**Activity:** Gather from the listing below each line that includes the word "Christ", and copy it.

- - - - -

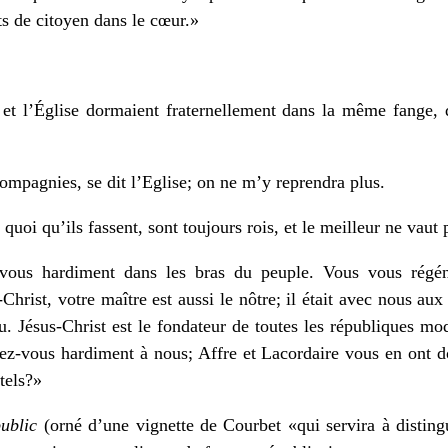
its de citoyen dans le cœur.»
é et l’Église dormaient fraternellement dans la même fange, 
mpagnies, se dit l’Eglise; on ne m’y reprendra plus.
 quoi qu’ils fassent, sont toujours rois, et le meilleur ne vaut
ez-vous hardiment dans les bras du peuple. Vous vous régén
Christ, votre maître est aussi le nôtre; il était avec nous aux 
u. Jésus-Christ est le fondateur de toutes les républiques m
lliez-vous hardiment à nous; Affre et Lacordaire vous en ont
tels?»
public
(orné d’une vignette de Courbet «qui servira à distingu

- - - - -

**Reply to the exercise:**
Christ, votre maître est aussi le nôtre; il était avec nous aux 
u. Jésus-Christ est le fondateur de toutes les républiques m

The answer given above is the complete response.